▶ _The problem_:
In the rows below, reproduce everything from the line containing "सत्र में उठाए जाने वाले मुद्दों" down to the line containing "इसी बीच, मुख्यमंत्री", including both of those lines and leaving every character unchanged.

▶ _Provided data_:
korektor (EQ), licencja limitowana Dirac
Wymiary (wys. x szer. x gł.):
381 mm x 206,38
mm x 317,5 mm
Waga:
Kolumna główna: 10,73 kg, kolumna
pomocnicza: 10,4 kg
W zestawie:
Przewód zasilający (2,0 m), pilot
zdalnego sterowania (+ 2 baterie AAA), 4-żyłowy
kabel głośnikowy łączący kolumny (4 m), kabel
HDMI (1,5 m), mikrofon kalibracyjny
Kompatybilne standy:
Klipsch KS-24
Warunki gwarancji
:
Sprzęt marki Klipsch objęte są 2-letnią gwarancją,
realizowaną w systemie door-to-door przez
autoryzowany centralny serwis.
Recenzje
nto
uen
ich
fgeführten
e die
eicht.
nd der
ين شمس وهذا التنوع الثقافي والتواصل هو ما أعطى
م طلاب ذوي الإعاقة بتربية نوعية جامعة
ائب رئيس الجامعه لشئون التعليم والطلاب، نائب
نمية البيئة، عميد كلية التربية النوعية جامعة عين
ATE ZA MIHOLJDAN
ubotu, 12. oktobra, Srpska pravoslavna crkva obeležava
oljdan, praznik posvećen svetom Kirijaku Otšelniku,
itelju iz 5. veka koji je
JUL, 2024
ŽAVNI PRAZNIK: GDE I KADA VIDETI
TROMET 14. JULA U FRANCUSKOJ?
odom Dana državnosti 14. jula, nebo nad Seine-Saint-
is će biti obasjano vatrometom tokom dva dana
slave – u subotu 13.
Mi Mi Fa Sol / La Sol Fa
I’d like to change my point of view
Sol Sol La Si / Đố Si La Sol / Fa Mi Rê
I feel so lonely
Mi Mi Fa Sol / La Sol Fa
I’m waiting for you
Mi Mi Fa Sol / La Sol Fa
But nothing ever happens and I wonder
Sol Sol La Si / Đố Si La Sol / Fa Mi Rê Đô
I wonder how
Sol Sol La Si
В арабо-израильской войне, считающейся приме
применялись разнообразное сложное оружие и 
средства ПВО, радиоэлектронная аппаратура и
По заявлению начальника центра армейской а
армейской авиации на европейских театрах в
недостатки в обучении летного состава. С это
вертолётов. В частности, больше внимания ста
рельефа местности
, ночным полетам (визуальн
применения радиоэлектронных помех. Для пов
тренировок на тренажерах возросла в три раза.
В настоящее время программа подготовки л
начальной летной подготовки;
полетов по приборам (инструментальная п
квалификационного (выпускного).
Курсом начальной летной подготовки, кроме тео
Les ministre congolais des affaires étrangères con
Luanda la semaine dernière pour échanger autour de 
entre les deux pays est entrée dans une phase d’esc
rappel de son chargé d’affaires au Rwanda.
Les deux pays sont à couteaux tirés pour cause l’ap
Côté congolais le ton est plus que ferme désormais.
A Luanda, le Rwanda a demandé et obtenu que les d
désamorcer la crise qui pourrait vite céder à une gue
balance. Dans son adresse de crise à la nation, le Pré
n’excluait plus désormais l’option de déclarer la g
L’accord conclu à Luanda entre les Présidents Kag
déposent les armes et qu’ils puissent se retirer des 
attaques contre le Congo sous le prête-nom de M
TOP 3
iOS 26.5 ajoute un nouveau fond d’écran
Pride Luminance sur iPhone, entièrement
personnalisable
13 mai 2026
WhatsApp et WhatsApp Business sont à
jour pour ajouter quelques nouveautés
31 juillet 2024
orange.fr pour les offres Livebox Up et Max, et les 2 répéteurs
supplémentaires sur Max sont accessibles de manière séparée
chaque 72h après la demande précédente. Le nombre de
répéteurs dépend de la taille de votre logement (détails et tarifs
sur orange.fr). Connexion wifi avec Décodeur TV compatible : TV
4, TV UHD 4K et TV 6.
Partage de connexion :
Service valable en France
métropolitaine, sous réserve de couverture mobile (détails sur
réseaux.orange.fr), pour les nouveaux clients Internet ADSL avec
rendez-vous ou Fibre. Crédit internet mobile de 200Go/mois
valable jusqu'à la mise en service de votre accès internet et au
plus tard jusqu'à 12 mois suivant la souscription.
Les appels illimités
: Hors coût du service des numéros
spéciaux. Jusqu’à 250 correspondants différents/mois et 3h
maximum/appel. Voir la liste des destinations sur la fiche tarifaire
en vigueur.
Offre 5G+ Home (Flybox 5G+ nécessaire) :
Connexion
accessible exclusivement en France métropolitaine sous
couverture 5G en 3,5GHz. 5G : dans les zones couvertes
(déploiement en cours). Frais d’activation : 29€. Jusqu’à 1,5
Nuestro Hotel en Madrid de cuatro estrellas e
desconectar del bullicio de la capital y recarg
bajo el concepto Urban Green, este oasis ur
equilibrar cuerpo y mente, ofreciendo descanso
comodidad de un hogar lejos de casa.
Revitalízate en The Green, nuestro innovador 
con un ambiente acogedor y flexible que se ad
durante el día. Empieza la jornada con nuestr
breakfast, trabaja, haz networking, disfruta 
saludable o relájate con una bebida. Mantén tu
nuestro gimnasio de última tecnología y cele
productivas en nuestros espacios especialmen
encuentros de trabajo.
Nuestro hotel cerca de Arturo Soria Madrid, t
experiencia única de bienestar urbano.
...
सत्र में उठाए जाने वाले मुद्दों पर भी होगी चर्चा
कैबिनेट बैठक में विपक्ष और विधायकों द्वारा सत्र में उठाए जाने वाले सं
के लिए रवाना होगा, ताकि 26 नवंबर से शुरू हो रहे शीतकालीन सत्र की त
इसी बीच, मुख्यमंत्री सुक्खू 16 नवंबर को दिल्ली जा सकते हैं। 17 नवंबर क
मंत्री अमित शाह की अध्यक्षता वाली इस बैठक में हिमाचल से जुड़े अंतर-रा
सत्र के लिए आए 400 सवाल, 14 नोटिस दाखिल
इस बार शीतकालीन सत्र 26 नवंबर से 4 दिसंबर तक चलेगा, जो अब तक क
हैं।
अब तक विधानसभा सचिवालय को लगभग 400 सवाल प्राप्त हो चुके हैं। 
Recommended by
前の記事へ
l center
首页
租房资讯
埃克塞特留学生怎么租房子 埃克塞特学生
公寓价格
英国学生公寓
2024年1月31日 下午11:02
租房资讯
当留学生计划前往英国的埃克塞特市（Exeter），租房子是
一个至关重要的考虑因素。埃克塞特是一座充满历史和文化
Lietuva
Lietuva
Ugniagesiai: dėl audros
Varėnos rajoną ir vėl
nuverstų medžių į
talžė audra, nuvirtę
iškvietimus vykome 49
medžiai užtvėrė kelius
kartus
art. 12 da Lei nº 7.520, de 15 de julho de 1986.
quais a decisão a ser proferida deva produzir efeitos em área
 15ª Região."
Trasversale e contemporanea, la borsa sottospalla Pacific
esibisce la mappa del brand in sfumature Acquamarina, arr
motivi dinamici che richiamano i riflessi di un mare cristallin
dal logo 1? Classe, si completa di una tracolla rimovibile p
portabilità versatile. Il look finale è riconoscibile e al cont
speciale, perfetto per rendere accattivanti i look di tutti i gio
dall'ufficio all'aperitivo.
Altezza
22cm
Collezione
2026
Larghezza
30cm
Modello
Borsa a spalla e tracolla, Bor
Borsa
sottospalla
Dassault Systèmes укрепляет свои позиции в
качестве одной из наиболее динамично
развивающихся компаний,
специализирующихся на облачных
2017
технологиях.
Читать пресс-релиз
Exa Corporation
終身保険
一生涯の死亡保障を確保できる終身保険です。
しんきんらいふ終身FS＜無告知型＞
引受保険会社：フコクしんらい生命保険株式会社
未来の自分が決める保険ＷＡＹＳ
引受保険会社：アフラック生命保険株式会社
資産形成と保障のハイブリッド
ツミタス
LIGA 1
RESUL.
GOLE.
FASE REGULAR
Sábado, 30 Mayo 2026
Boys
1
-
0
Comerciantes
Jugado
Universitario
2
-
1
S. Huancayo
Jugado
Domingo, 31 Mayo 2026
---
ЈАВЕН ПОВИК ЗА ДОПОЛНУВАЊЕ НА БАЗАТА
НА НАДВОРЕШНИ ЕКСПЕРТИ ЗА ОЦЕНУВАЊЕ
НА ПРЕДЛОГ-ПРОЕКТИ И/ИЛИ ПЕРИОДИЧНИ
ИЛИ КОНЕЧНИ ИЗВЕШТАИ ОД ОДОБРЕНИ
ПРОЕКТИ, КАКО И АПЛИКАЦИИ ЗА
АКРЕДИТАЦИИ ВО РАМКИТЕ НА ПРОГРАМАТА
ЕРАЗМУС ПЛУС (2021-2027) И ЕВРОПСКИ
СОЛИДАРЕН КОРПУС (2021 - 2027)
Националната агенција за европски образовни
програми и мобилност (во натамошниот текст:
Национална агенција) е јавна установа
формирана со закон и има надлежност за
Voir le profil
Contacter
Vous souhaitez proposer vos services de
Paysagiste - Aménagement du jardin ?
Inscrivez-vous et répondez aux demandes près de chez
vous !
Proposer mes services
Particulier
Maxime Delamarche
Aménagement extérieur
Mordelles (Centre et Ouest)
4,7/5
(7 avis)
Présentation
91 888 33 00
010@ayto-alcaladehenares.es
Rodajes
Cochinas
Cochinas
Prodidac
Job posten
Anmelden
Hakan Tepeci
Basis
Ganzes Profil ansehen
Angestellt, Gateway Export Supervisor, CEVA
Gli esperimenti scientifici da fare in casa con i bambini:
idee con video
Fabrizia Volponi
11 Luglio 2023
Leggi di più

▶ _Finished task_:
सत्र में उठाए जाने वाले मुद्दों पर भी होगी चर्चा
कैबिनेट बैठक में विपक्ष और विधायकों द्वारा सत्र में उठाए जाने वाले सं
के लिए रवाना होगा, ताकि 26 नवंबर से शुरू हो रहे शीतकालीन सत्र की त
इसी बीच, मुख्यमंत्री सुक्खू 16 नवंबर को दिल्ली जा सकते हैं। 17 नवंबर क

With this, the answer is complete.